• 引用原文
------------------------------------

MM-Zero：从零数据自演进的多模态视觉语言模型

摘要

自我进化已成为提升大型语言模型（LLM）和视觉语言模型（VLM）等基础模型性能的关键范式，其特点在于最大限度减少人工干预。虽然现有研究表明LLM智能体能够在零数据或极少数据条件下从零开始自我进化，但VLM引入的视觉模态通常需要至少少量种子数据（如图像）来启动进化过程。本研究提出多模态零数据框架MM-Zero，这是首个基于强化学习实现VLM零数据自我推理进化的方法。相较于传统的双角色（提议者与求解者）架构，MM-Zero创新性地构建了包含三个专业化角色的自我进化训练框架：提议者负责生成抽象视觉概念并构建问题，编码者将这些概念转化为可执行代码（如Python、SVG）以生成视觉图像，求解者则对生成的可视化内容进行多模态推理。所有角色均初始化为同一基座模型，并通过群组相对策略优化（GRPO）进行训练，其中精心设计的奖励机制融合了执行反馈、视觉验证与难度平衡。实验表明，MM-Zero在多项多模态基准测试中显著提升了VLM的推理性能。该框架为多模态模型建立了可扩展的自我进化路径，将自我改进的前沿从传统的双模型范式推向多模型系统新境界。

English

Self-evolving has emerged as a key paradigm for improving foundational models such as Large Language Models (LLMs) and Vision Language Models (VLMs) with minimal human intervention. While recent approaches have demonstrated that LLM agents can self-evolve from scratch with little to no data, VLMs introduce an additional visual modality that typically requires at least some seed data, such as images, to bootstrap the self-evolution process. In this work, we present Multi-model Multimodal Zero (MM-Zero), the first RL-based framework to achieve zero-data self-evolution for VLM reasoning. Moving beyond prior dual-role (Proposer and Solver) setups, MM-Zero introduces a multi-role self-evolving training framework comprising three specialized roles: a Proposer that generates abstract visual concepts and formulates questions; a Coder that translates these concepts into executable code (e.g., Python, SVG) to render visual images; and a Solver that performs multimodal reasoning over the generated visual content. All three roles are initialized from the same base model and trained using Group Relative Policy Optimization (GRPO), with carefully designed reward mechanisms that integrate execution feedback, visual verification, and difficulty balancing. Our experiments show that MM-Zero improves VLM reasoning performance across a wide range of multimodal benchmarks. MM-Zero establishes a scalable path toward self-evolving multi-model systems for multimodal models, extending the frontier of self-improvement beyond the conventional two-model paradigm.

------------------------------------

• 数据摘录
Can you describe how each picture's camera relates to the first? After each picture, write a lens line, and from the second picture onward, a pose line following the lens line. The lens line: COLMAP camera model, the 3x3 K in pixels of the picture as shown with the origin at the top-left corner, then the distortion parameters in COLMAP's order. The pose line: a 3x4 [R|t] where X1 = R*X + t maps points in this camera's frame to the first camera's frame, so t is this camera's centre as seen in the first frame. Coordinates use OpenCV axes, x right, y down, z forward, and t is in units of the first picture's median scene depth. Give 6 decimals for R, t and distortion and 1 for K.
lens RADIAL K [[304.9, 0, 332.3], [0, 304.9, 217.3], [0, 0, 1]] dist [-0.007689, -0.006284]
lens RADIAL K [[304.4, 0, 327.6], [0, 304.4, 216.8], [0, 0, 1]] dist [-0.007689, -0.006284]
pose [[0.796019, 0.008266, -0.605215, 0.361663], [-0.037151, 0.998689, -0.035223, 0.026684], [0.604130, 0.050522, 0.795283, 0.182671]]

------------------------------------

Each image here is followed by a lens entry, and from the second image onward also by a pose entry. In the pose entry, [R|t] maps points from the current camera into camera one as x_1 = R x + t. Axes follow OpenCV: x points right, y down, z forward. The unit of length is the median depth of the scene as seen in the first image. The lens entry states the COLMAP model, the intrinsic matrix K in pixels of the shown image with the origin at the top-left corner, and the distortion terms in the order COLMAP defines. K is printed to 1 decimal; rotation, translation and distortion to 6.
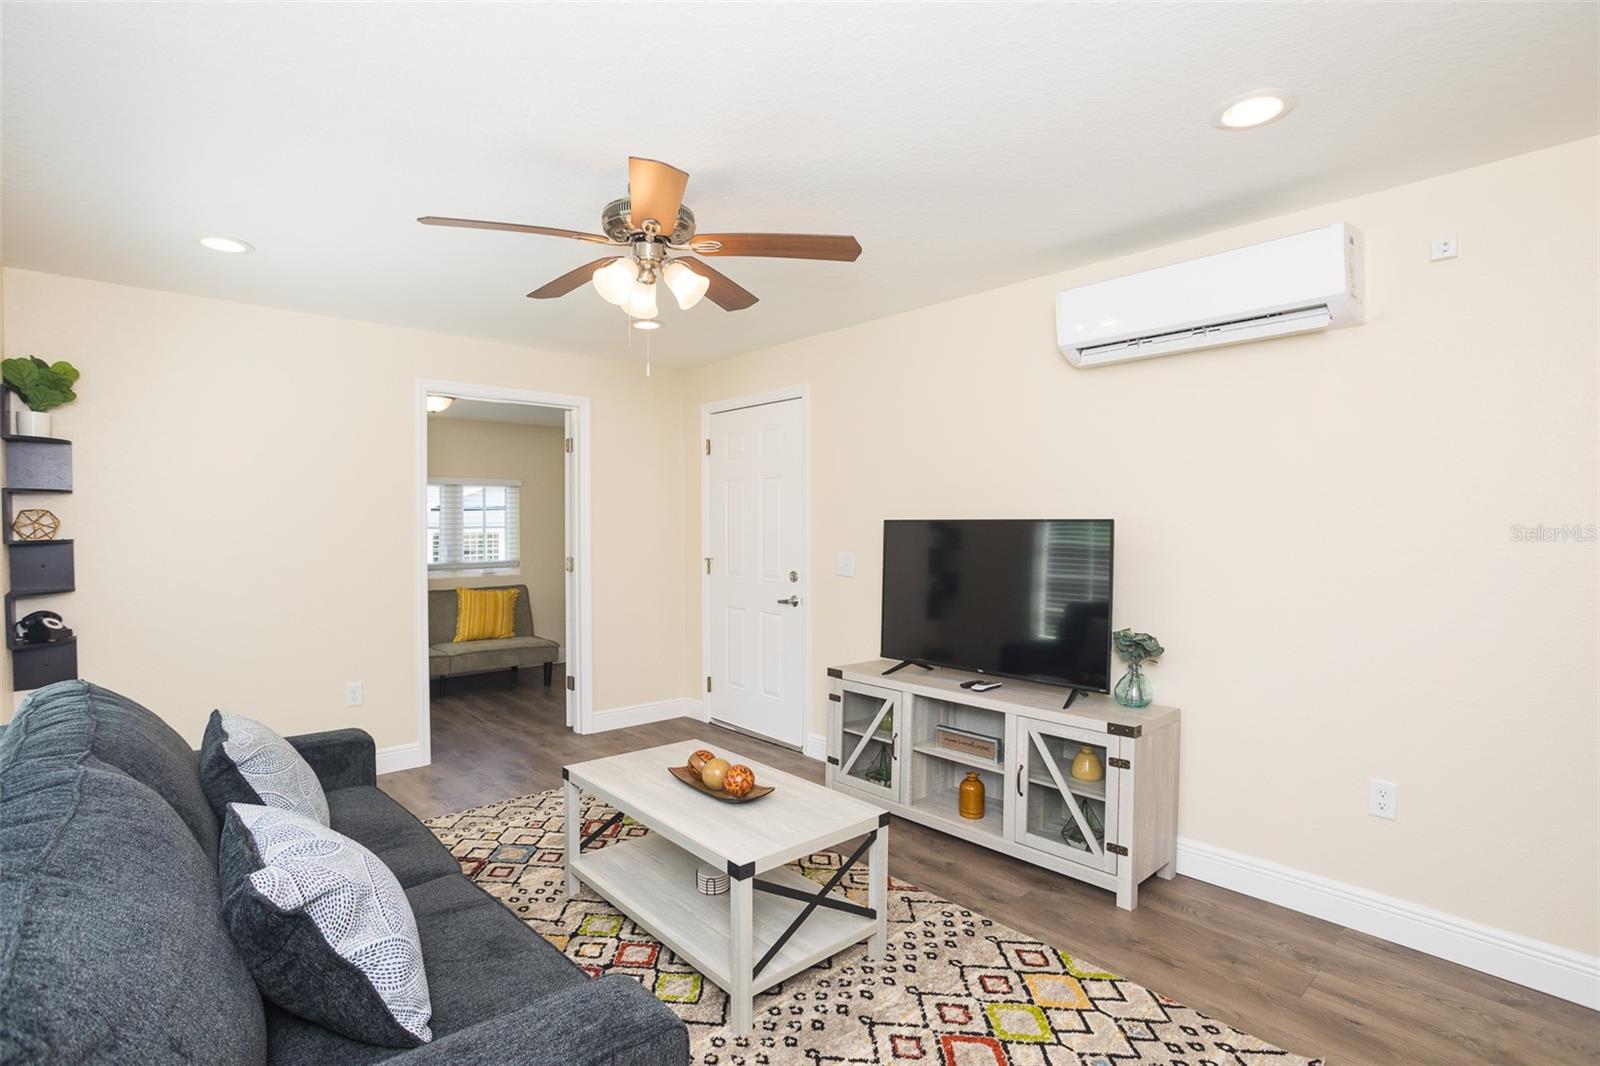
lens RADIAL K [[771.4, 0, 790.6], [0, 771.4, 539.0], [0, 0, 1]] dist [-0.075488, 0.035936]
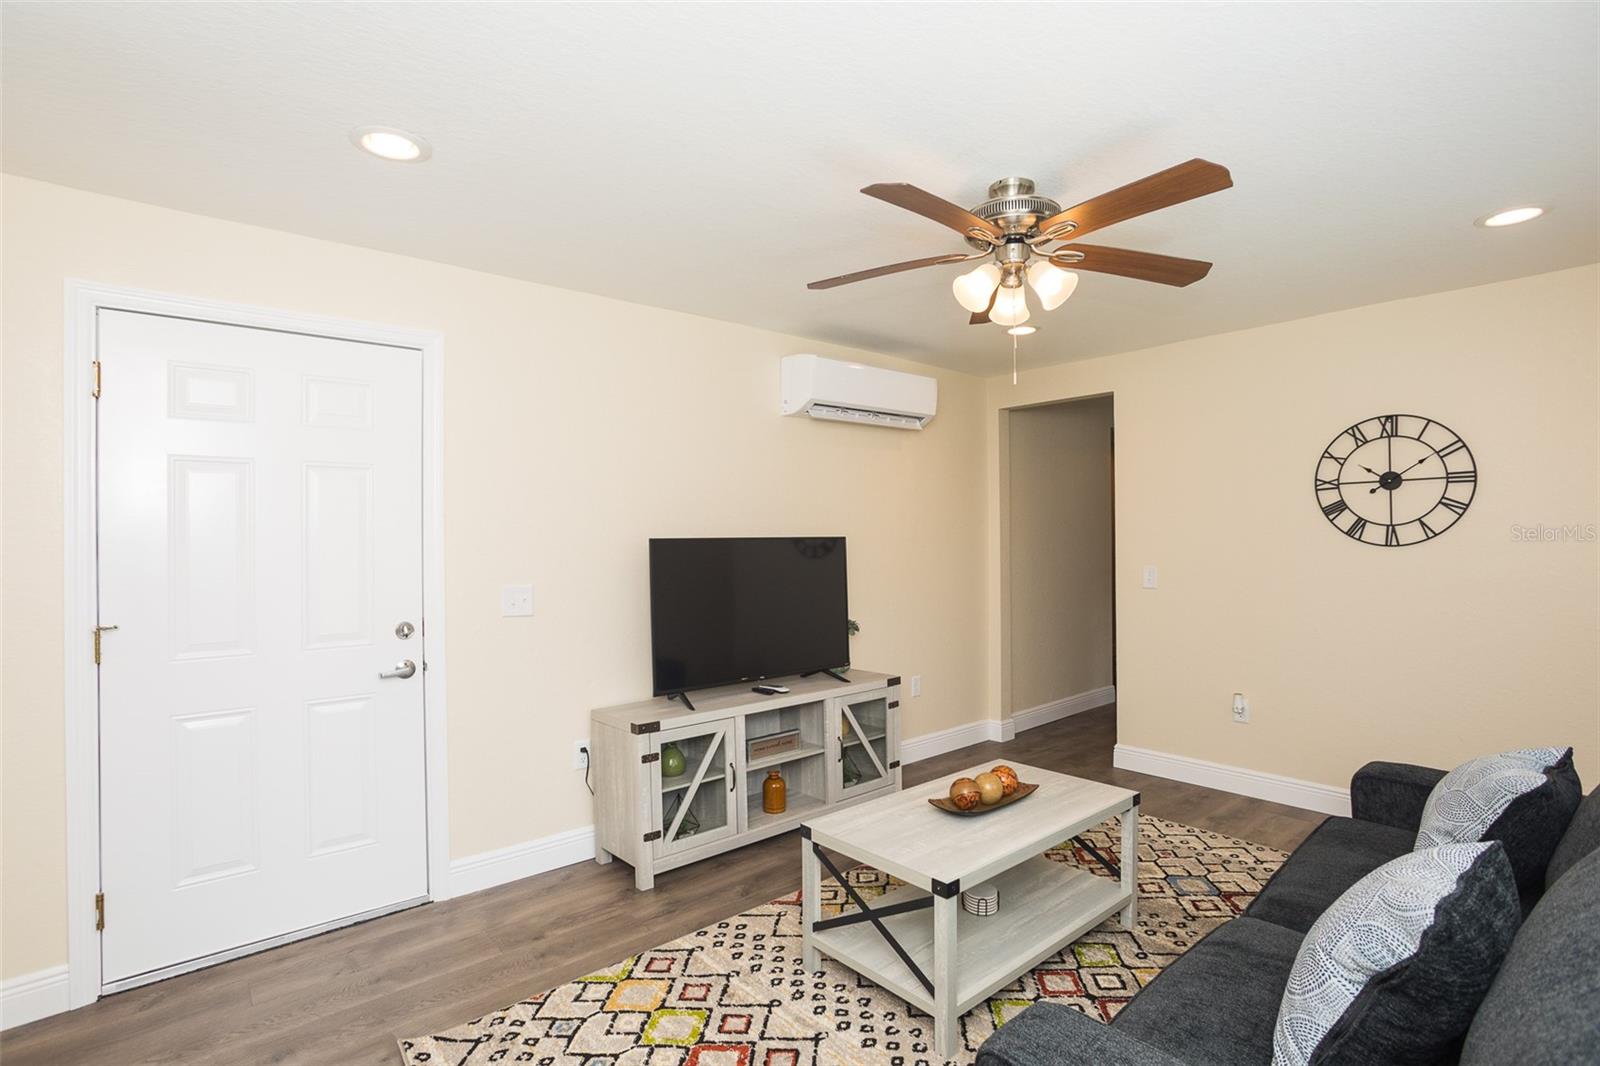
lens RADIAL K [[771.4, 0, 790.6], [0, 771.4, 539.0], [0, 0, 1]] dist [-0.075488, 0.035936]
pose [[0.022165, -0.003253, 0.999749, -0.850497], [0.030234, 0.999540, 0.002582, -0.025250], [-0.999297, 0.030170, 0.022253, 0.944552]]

------------------------------------

• 练习题目
• A. 能否把MM-Zero摘要中从"自我进化已成为提升大型语言模"到"型范式推向多模型系统新境界。"的部分重写一遍，并把其中的"求解者"全部换成"解题者"？
• B. 根据MM-Zero摘要回答：
(i) 视觉语言模型通常需要什么来启动自我进化过程？
(ii) 编码者生成的可执行代码，摘要举了哪两个例子？
(iii) 三个角色是用什么方法训练的？
• C. 能否把MM-Zero摘要中的"实验表明，MM-Zero在多项多模态基准测试中显著提升了VLM的推理性能。"这句话译成法语？
这些记录另有出处，与MM-Zero摘要并无关联。

• 参考答案
• A.
自我进化已成为提升大型语言模型（LLM）和视觉语言模型（VLM）等基础模型性能的关键范式，其特点在于最大限度减少人工干预。虽然现有研究表明LLM智能体能够在零数据或极少数据条件下从零开始自我进化，但VLM引入的视觉模态通常需要至少少量种子数据（如图像）来启动进化过程。本研究提出多模态零数据框架MM-Zero，这是首个基于强化学习实现VLM零数据自我推理进化的方法。相较于传统的双角色（提议者与解题者）架构，MM-Zero创新性地构建了包含三个专业化角色的自我进化训练框架：提议者负责生成抽象视觉概念并构建问题，编码者将这些概念转化为可执行代码（如Python、SVG）以生成视觉图像，解题者则对生成的可视化内容进行多模态推理。所有角色均初始化为同一基座模型，并通过群组相对策略优化（GRPO）进行训练，其中精心设计的奖励机制融合了执行反馈、视觉验证与难度平衡。实验表明，MM-Zero在多项多模态基准测试中显著提升了VLM的推理性能。该框架为多模态模型建立了可扩展的自我进化路径，将自我改进的前沿从传统的双模型范式推向多模型系统新境界。

• B.
(i) 至少少量种子数据，如图像。
(ii) Python和SVG。
(iii) 群组相对策略优化（GRPO）。

• C. Les expériences montrent que MM-Zero améliore nettement les performances de raisonnement des VLM sur de nombreux bancs d'essai multimodaux.